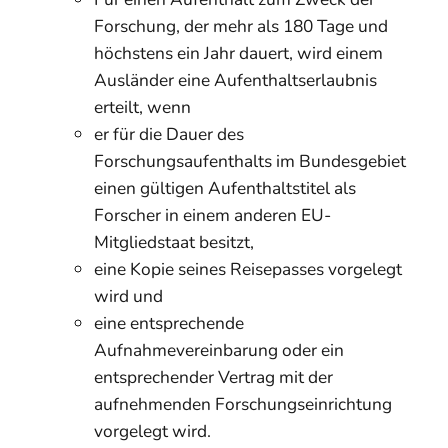
Forschung, der mehr als 180 Tage und
höchstens ein Jahr dauert, wird einem
Ausländer eine Aufenthaltserlaubnis
erteilt, wenn
er für die Dauer des
Forschungsaufenthalts im Bundesgebiet
einen gültigen Aufenthaltstitel als
Forscher in einem anderen EU-
Mitgliedstaat besitzt,
eine Kopie seines Reisepasses vorgelegt
wird und
eine entsprechende
Aufnahmevereinbarung oder ein
entsprechender Vertrag mit der
aufnehmenden Forschungseinrichtung
vorgelegt wird.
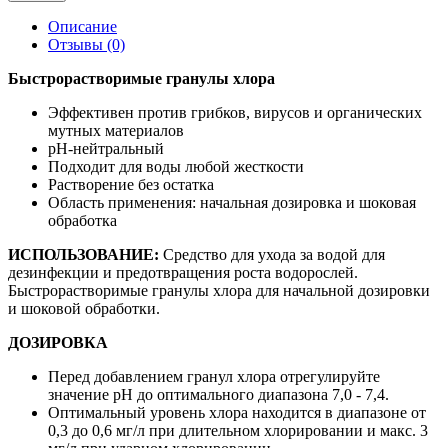
Описание
Отзывы (0)
Быстрорастворимые гранулы хлора
Эффективен против грибков, вирусов и органических
мутных материалов
pH-нейтральный
Подходит для воды любой жесткости
Растворение без остатка
Область применения: начальная дозировка и шоковая
обработка
ИСПОЛЬЗОВАНИЕ:
Средство для ухода за водой для
дезинфекции и предотвращения роста водорослей.
Быстрорастворимые гранулы хлора для начальной дозировки
и шоковой обработки.
ДОЗИРОВКА
Перед добавлением гранул хлора отрегулируйте
значение pH до оптимального диапазона 7,0 - 7,4.
Оптимальный уровень хлора находится в диапазоне от
0,3 до 0,6 мг/л при длительном хлорировании и макс. 3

ASSIGNED TASK: Transcribe the entries from their first line to the line that holds "aufnehmenden Forschungseinrichtung", both included, and skip every picture.

ANSWER:
Forschung, der mehr als 180 Tage und
höchstens ein Jahr dauert, wird einem
Ausländer eine Aufenthaltserlaubnis
erteilt, wenn
er für die Dauer des
Forschungsaufenthalts im Bundesgebiet
einen gültigen Aufenthaltstitel als
Forscher in einem anderen EU-
Mitgliedstaat besitzt,
eine Kopie seines Reisepasses vorgelegt
wird und
eine entsprechende
Aufnahmevereinbarung oder ein
entsprechender Vertrag mit der
aufnehmenden Forschungseinrichtung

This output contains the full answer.